Dit neemt niet weg dat ik in deze brief wel mijn teleurstelling kan en ook duidelijk wil uitspreken over het verschil in het
beleid bij betrouwbaarheidstoetsing. Het beleid dat ten grondslag ligt aan de beoordeling van een bepaald feit en idealiter
ook de beoordeling zelf, zou hetzelfde moeten zijn.
Ik merk daarbij wel op dat er in abstracto een verschil in weging van een bepaald feit door de toezichthouders kan plaatsvinden:
de lead-toezichthouder is op grond van de wettelijke systematiek gehouden tot een brede afweging van belangen waarbij het in beginsel mogelijk
is dat die toezichthouder tot de conclusie komt dat het bestaan van een bepaald feit niet leidt tot een doorslaggevende twijfel
over de betrouwbaarheid van een persoon.
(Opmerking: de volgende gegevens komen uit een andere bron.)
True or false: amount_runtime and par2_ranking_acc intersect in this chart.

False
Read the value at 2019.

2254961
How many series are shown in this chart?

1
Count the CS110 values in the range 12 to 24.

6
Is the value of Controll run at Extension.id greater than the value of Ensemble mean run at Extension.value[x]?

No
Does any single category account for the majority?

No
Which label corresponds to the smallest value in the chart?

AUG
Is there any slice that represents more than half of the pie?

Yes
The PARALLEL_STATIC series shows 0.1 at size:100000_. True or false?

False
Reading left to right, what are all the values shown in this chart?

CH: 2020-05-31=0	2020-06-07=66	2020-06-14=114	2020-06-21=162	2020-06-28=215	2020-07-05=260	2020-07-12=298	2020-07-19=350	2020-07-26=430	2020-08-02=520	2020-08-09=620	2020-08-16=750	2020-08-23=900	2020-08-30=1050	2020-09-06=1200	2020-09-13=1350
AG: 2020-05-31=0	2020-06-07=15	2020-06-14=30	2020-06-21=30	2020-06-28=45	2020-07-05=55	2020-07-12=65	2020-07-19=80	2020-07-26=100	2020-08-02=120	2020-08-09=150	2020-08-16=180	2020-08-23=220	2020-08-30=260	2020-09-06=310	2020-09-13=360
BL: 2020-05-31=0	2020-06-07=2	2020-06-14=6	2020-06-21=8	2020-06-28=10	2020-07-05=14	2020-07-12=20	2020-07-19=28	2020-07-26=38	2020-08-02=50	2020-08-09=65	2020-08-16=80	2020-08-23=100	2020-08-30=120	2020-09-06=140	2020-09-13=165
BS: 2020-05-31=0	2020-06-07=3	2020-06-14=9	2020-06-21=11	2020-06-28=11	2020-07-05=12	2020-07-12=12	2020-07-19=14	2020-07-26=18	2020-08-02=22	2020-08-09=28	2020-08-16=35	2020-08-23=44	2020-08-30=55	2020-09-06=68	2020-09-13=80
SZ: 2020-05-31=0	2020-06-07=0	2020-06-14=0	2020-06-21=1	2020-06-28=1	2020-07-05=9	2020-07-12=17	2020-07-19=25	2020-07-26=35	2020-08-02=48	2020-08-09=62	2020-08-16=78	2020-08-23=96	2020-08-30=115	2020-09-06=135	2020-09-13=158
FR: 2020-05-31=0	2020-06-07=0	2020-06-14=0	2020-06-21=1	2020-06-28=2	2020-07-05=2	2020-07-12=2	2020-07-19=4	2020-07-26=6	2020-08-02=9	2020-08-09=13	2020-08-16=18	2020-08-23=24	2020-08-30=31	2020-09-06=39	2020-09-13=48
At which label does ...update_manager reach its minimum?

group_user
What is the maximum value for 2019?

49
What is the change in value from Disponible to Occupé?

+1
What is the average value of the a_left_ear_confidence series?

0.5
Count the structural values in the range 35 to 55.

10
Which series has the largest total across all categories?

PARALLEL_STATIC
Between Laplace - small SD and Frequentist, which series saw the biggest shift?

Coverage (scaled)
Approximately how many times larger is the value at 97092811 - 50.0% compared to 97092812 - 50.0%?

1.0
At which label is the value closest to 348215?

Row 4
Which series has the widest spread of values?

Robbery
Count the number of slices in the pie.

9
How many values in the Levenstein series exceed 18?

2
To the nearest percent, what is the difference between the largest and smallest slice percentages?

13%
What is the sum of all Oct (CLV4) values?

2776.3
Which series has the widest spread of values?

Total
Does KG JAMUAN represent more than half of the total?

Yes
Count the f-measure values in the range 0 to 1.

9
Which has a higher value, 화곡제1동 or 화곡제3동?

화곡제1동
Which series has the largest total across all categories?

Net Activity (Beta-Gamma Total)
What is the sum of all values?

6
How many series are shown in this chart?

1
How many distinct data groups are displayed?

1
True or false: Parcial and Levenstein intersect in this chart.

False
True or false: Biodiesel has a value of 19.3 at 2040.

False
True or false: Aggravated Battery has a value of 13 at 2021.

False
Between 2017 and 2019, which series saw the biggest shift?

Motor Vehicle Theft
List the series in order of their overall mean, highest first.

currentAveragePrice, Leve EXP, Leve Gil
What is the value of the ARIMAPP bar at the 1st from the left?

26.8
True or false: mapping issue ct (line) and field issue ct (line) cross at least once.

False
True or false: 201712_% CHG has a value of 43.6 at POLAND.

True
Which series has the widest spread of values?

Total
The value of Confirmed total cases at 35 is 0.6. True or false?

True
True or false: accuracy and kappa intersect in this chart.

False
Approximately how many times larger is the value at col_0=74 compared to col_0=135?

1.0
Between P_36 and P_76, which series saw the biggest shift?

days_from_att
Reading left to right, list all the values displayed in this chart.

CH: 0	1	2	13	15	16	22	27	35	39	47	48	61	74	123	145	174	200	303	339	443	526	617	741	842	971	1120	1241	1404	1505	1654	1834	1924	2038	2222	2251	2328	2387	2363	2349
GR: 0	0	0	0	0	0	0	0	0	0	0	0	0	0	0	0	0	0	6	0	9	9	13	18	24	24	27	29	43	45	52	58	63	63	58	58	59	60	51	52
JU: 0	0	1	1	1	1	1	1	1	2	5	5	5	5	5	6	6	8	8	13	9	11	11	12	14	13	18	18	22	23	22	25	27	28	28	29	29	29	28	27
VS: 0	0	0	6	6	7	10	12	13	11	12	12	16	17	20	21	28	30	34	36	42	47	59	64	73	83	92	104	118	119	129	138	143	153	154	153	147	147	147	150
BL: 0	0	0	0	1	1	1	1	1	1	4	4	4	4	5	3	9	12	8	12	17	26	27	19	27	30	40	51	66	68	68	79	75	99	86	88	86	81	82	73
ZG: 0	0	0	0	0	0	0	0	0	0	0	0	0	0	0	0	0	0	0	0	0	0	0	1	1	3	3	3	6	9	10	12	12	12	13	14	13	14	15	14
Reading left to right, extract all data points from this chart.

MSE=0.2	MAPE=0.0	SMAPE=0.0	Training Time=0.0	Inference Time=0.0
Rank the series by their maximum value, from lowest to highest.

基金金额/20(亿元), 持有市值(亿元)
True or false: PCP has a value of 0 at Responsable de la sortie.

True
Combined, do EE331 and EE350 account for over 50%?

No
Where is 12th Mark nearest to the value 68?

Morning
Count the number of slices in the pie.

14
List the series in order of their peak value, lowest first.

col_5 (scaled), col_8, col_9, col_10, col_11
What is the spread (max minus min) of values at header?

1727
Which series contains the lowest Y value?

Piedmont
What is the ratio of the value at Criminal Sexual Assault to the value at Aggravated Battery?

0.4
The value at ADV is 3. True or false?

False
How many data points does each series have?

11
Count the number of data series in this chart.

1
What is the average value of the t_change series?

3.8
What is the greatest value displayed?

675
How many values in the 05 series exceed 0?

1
De niet-lead toezichthouder is niet gehouden tot het maken van dergelijke brede belangenafweging
bij het geven van een zienswijze. Deze systematiek kan er in zijn algemeenheid toe leiden dat de uitkomst van de betrouwbaarheidstoets
als gevolg van de te maken totale weging door de lead-toezichthouder een andere is dan de zienswijze van de niet-lead toezichthouder.
Echter, het blijft onwenselijk dat door de toezichthouders op een specifiek punt een verschillend beleid wordt toegepast.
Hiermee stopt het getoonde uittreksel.